Melungeons by Chris Offutt

First published: 1993

Type of plot: Regional

Time of work: The 1990's

Locale: Rocksalt, Kentucky, a small Appalachian town

Principal Characters:

  • Ephraim Goins, the town deputy and jailer
  • Haze Gipson, a mountain man who has returned home after many years in a northern city
  • Beulah Mullins, an eighty-four-year-old member of an opposing clan

The Story

Making use of the folklore tradition of mountain feuds, "Melungeons" focuses on Deputy Ephraim Goins, who, like the other two characters in the story, is a member of the mixed-race group that gives the story its title.
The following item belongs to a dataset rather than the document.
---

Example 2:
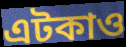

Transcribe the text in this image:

এটকাও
The story begins when an elderly man comes into the town jail and asks Goins what he needs to do to get incarcerated. When Goins suggests, "defacing public property," the man urinates on the jailhouse steps and is put behind bars.

The man identifies himself as Haze Gipson, who Goins recognizes is a Melungeon, a member of a mixed-race community (Native American, African American, and white) who live in the Appalachian Mountains of Kentucky, Virginia, and Tennessee. He also recognizes the name "Gipson" as being the family name of a clan involved in an ongoing feud that began sixty years earlier over the carcass of an accidentally killed bear. Goins, also a Melungeon, has avoided involvement in the feud by joining the army during the Korean War and then living in town since his return.

Gipson explains that he has returned after all these years because he has missed every wedding and funeral his family has had. He tells Goins that he has gone up to the mountains to see his grandchildren and great-grandchildren, but that because he is the last of the old Gipsons still alive, he does not feel safe there.

The story then shifts to Beulah Mullins, an eighty-four-year-old member of the opposing clan, who, although she has not been off the mountain in fifty years, begins a long walk into town. When morning comes and Goins returns to the jailhouse, the old woman arrives. She reaches into her bag and takes out a blackened pot filled with squirrel stew, which she offers to Goins to prove the pot does not contain a file or a pistol. When Goins allows her to take the stew into Gipson's cell and goes back to his desk to eat, he hears a blast. The old woman has hidden a sawed-off shotgun under her long coat and has taken one last revenge against a member of her enemy clan. She willingly enters another jail cell to await her trial. After Goins locks her up, he opens the jailhouse door and begins walking toward the hills that are his ancestral home.